Exercise 8: The Reproducibility Audit (Synthesis)

You join a team and inherit a churn prediction model. The "pipeline" is a 400-line Jupyter notebook with the following characteristics:

  • The notebook starts with import warnings; warnings.filterwarnings('ignore')
  • Feature engineering is done in 12 separate cells with no functions
  • The StandardScaler is fitted on the full dataset before the train/test split
  • The OneHotEncoder is fitted on the full dataset before the train/test split
  • The IterativeImputer uses random_state=None
  • The model is a GradientBoostingClassifier with random_state=None
  • The notebook references a CSV file at an absolute path on the original developer's laptop
  • There is no requirements.txt or environment specification
  • The reported holdout AUC is 0.89

a) List every reproducibility issue in this notebook. For each, explain the concrete risk it creates.

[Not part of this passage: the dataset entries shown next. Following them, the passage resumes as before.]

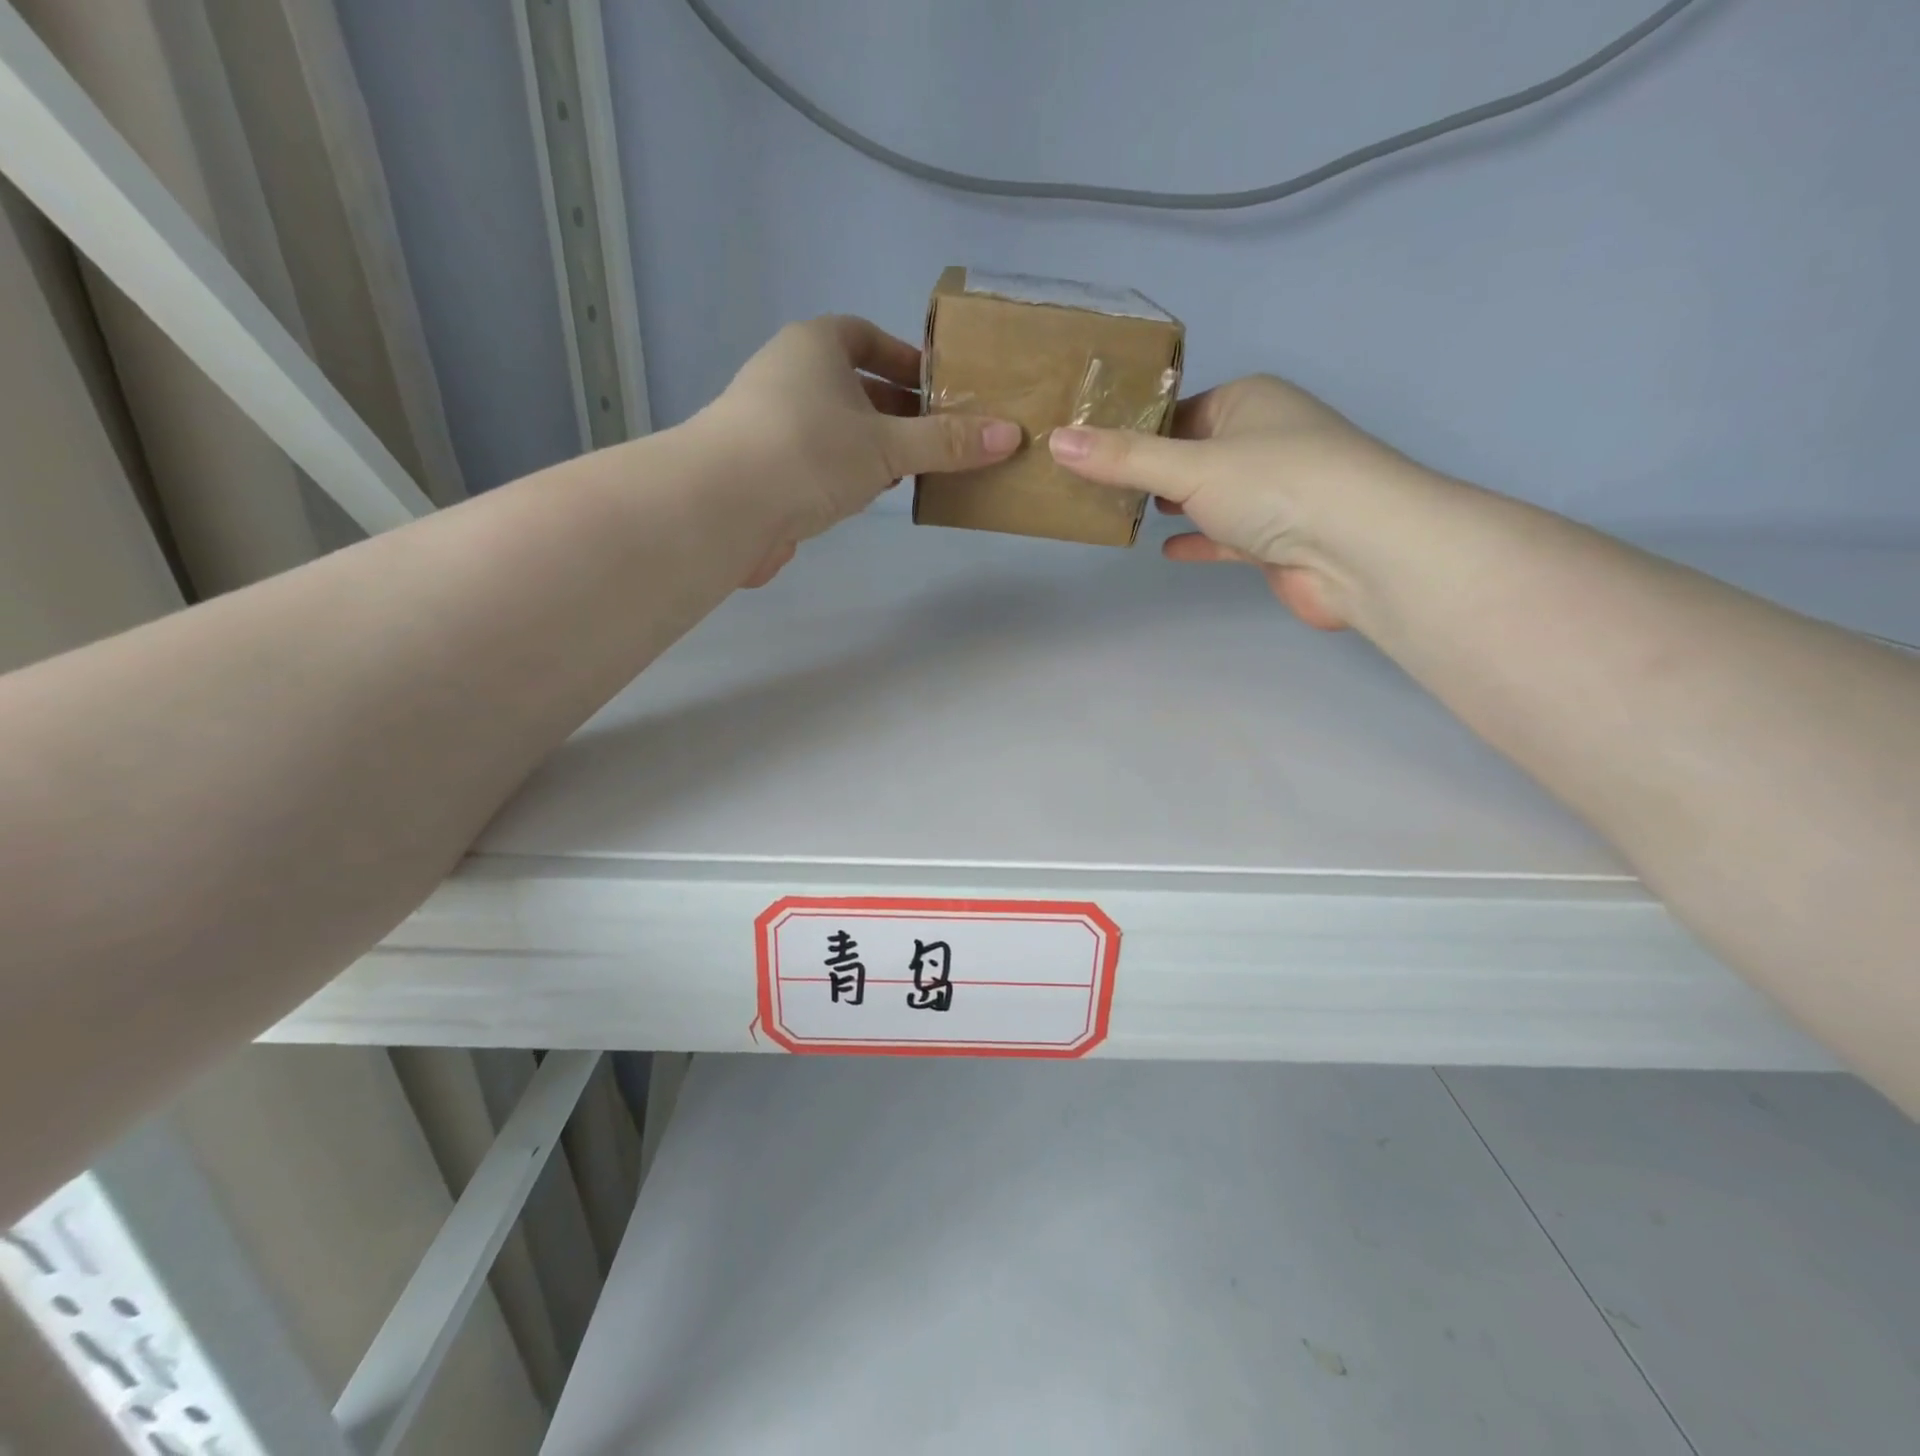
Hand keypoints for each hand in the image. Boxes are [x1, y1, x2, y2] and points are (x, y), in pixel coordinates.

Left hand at [700, 316, 1020, 583]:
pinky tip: (862, 499)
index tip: (937, 388)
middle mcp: (785, 374)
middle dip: (893, 410)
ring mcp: (767, 422)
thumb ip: (946, 443)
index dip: (903, 358)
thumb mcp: (888, 445)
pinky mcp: (759, 468)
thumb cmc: (810, 451)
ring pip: (832, 426)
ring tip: (907, 472)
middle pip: (850, 384)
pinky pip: (813, 460)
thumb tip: (1010, 435)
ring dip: (868, 446)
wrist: (721, 505)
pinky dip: (842, 473)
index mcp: (814, 346)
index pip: (864, 335)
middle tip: (934, 438)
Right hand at [1048, 375, 1429, 629]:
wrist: (1359, 550)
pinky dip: (1198, 539)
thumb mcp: (1188, 466)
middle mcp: (1262, 439)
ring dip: (1172, 505)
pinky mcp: (1275, 538)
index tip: (1087, 448)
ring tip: (1117, 514)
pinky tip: (1165, 549)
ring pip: (1208, 495)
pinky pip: (1224, 534)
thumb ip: (1123, 459)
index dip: (1133, 428)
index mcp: (1248, 401)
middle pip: (1190, 452)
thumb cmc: (1275, 485)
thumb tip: (1056, 442)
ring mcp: (1272, 491)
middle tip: (1092, 485)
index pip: (1177, 409)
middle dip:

b) Estimate the likely "true" AUC after fixing the leakage issues. Justify your estimate.

c) Write a migration plan: the specific steps you would take to convert this notebook into a production-ready pipeline, in order of priority.

d) How would you validate that your new pipeline is correct? You cannot simply compare outputs to the old notebook, because the old notebook has leakage. Describe your validation strategy.


Solutions for selected exercises are available in Appendix B.